Celgene has taken one previous step into PD-(L)1 inhibition, licensing Astrazeneca’s Imfinzi in 2015, though that deal focused specifically on Celgene’s core expertise in haematology.
Multiple myeloma setback
This space took a knock yesterday, when Merck & Co revealed that three multiple myeloma trials of Keytruda combined with Celgene’s Revlimid or Pomalyst had been put on hold after interim analyses revealed more deaths in Keytruda than in control cohorts.
Merck was off 1% on the after-market news, though multiple myeloma represents a mere $193m of forecast $9.4bn 2022 sales, according to EvaluatePharma sellside consensus. The only promise PD-(L)1 blockade has shown in haematology has been in classical Hodgkin’s lymphoma, a setting where Keytruda and Bristol-Myers Squibb’s Opdivo are both approved.
For obvious reasons this is where Beigene’s blood cancer focus lies too; classical Hodgkin’s is one setting in which a pivotal BGB-A317 study is ongoing in China (the other is bladder cancer), and the company says global pivotal trials, essential to make headway in the US, are to begin next year.

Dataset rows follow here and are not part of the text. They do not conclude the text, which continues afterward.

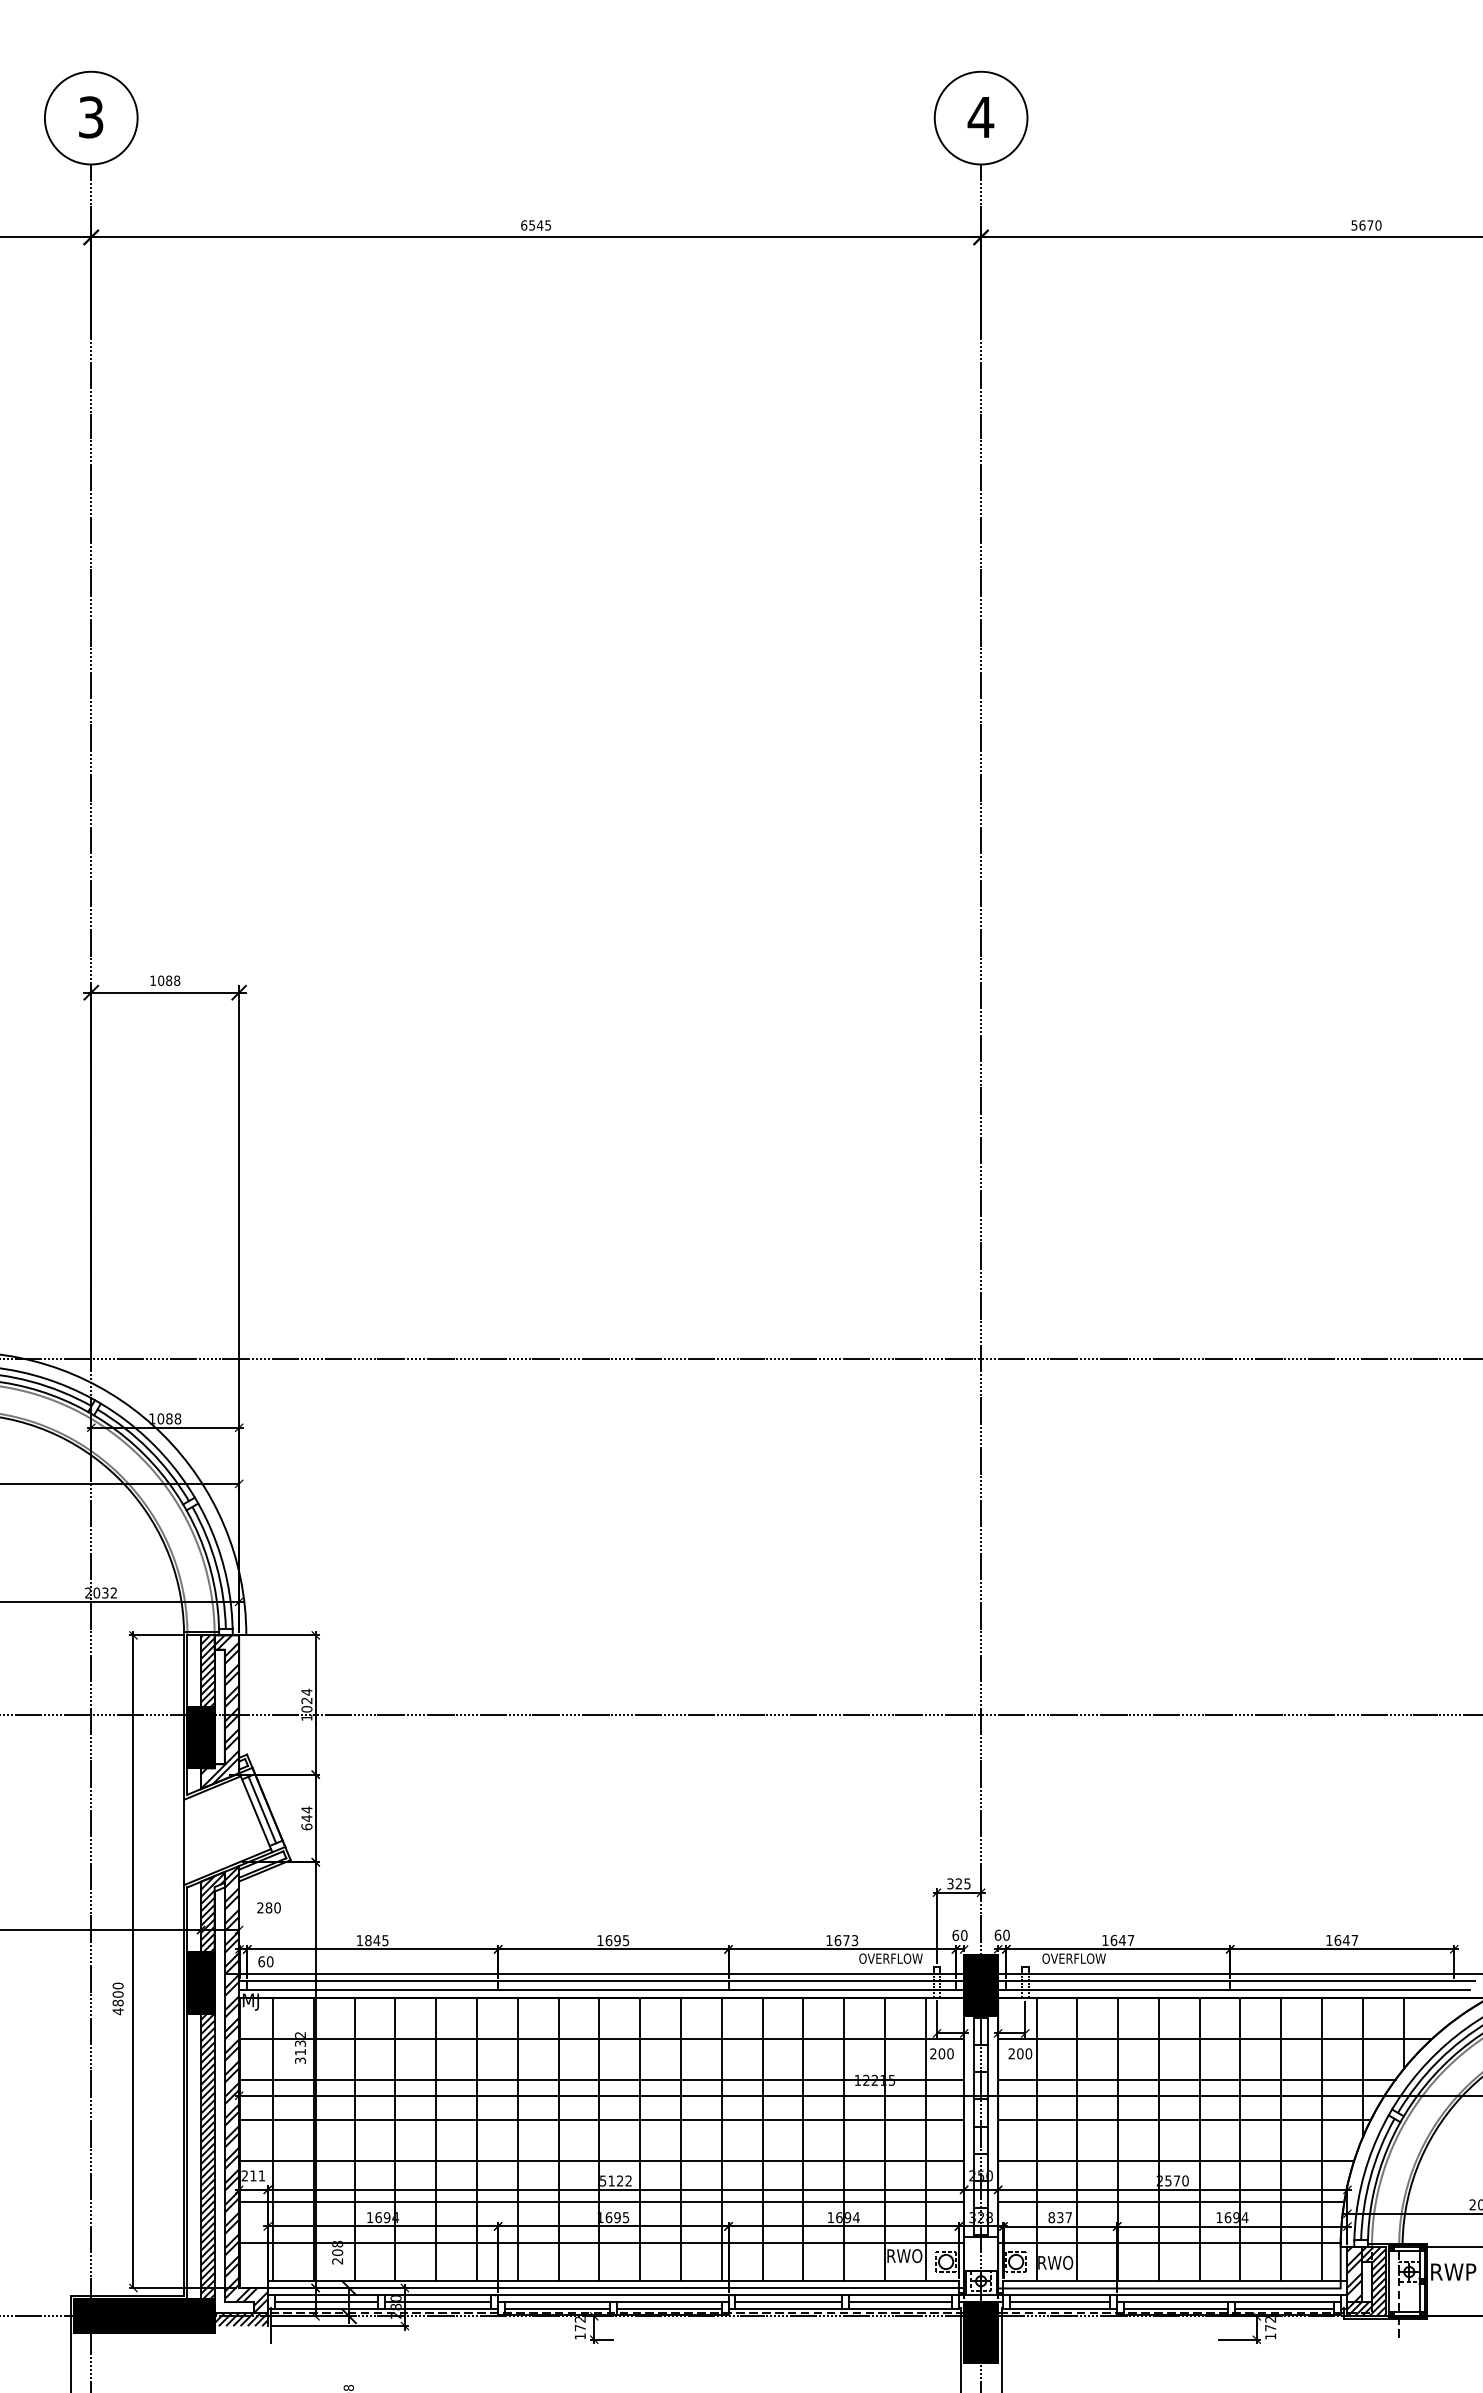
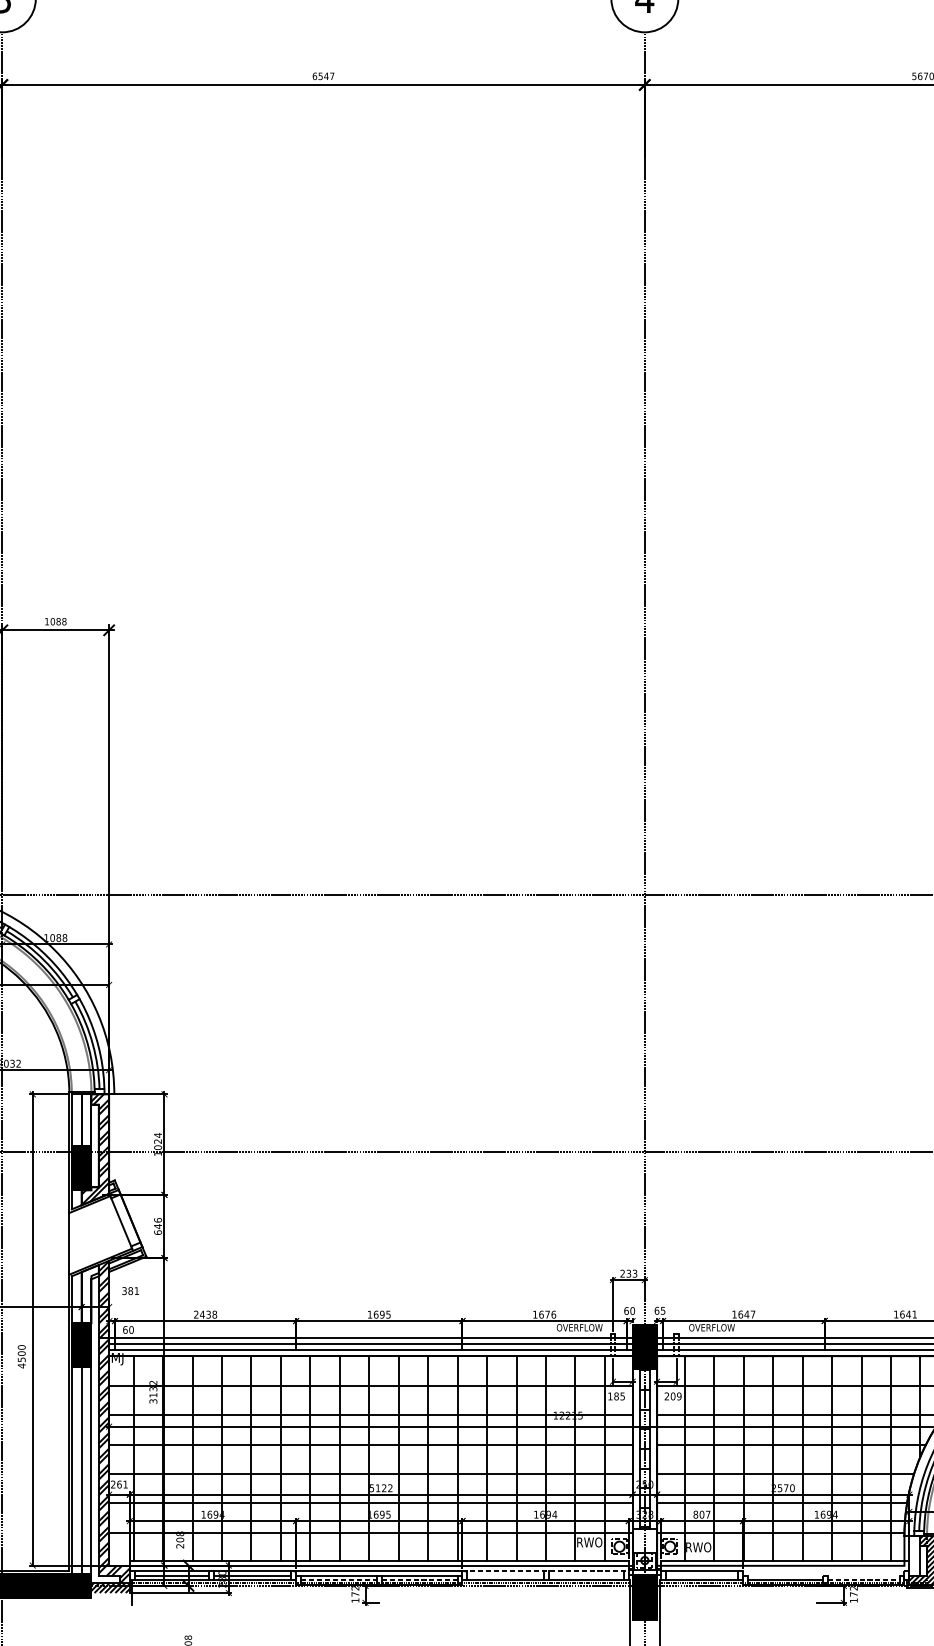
text: (548, 225) -> (332, 76), 6545 -> 6547
hatch: (207, 1671) -> (86, 1120), removed
line: (262, 1809) -> (125, 1220), removed
text: (306, 1809) -> (157, 1220), 644 -> 646
text: (958, 1883) -> (628, 1273), 325 -> 233
text: (268, 1907) -> (130, 1290), 280 -> 381
hatch: (212, 1912) -> (89, 1294), removed
text: (1006, 1934) -> (663, 1310), 60 -> 65
text: (372, 1940) -> (205, 1314), 1845 -> 2438
text: (854, 1940) -> (553, 1314), 1673 -> 1676
text: (1354, 1940) -> (914, 1314), 1647 -> 1641
text: (117, 2002) -> (21, 1359), 4800 -> 4500
text: (941, 2053) -> (616, 1396), 200 -> 185
text: (1028, 2053) -> (679, 1396), 200 -> 209
hatch: (207, 2156) -> (86, 1470), removed
text: (253, 2175) -> (119, 1484), 211 -> 261
text: (1060, 2217) -> (702, 1514), 837 -> 807
hatch: (1354, 2274) -> (914, 1555), removed
line: (844, 2295) -> (546, 1570), solid -> dashed
line: (1228, 2295) -> (823, 1570), removed
line: (788, 2301) -> (505, 1575), removed
line: (900, 2301) -> (586, 1575), removed
line: (1060, 2301) -> (702, 1575), removed
line: (1228, 2301) -> (823, 1575), removed
line: (557, 2308) -> (338, 1580), solid -> dashed
line: (669, 2308) -> (419, 1580), solid -> dashed
line: (1284, 2308) -> (863, 1580), solid -> dashed

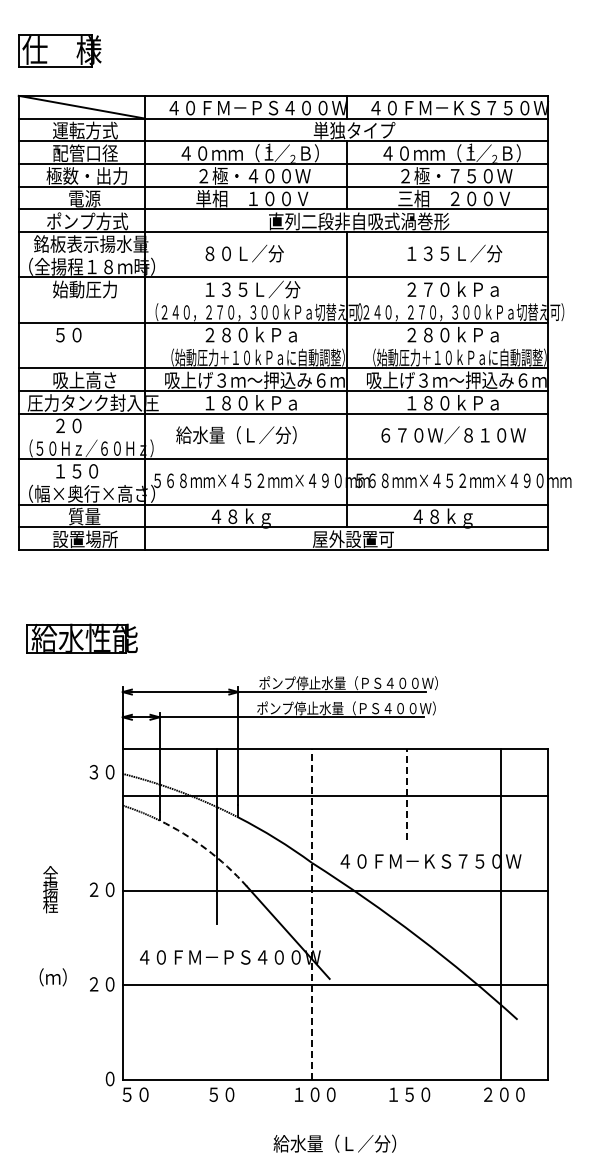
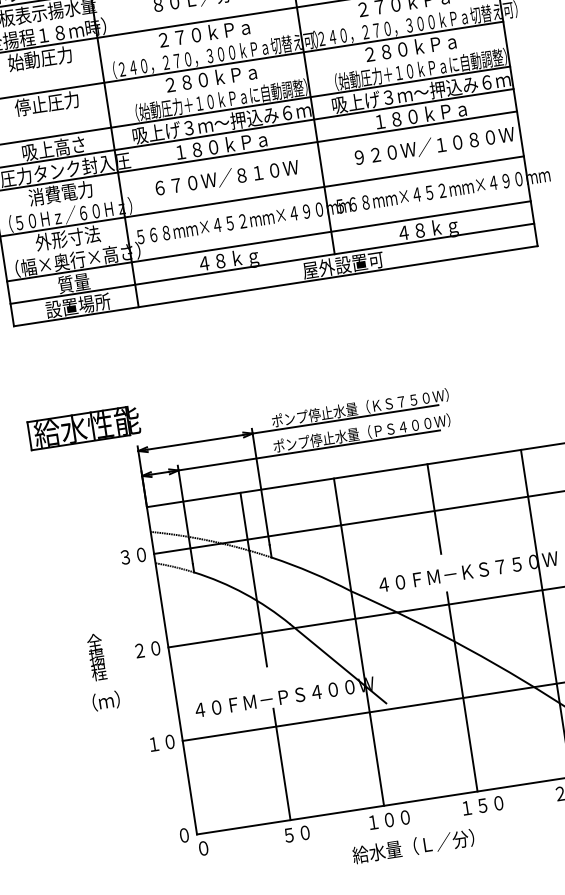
text: (252, 289) -> (205, 33), １３５Ｌ／分 -> ２７０ｋＰａ
text: (84, 334) -> (46, 103), ５０ -> 停止圧力
text: (84, 425) -> (60, 193), ２０ -> 消費電力
text: (250, 435) -> (225, 178), 給水量（Ｌ／分） -> ６７０Ｗ／８１０Ｗ
text: (461, 435) -> (434, 146), ６７０Ｗ／８１０Ｗ -> ９２０Ｗ／１０８０Ｗ
text: (85, 470) -> (67, 237), １５０ -> 外形寸法
part: (81, 638) -> (83, 427), moved
text: (384, 682) -> (395, 402), ポンプ停止水量（ＰＳ４００Ｗ） -> ポンプ停止水量（ＫＳ７５０Ｗ）
text: (101, 772) -> (132, 556), moved
line: (406, 793) -> (434, 508), dashed -> solid
arc: (206, 849) -> (244, 594), dashed -> solid
line: (311, 914) -> (358, 642), dashed -> solid
text: (52, 977) -> (105, 701), moved
line: (406, 978) -> (462, 691), added
text: (93, 983) -> (153, 743), ２０ -> １０
line: (217, 1023) -> (282, 764), added
text: (135, 1094) -> (211, 846), ５０ -> ０
text: (334, 1143) -> (413, 846), moved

Shares in the Chinese group, which listed on Nasdaq last year, climbed 24% in early trade today to value it at $2.5bn. Interestingly, BGB-A317 is not Beigene’s lead asset; that honour belongs to the BTK inhibitor BGB-311, which featured at last year’s Ash meeting.
Meanwhile, early BGB-A317 monotherapy data in liver cancer were reported at the Esmo World Congress on Gastrointestinal Cancer. The anti-PD-1 MAb is separately in combo studies with BGB-311 and the Parp inhibitor BGB-290, which had been licensed to Merck KGaA before the German group pulled out.
Given how far Celgene is behind the likes of Keytruda and Opdivo it is combination use that likely holds the most promise for BGB-A317.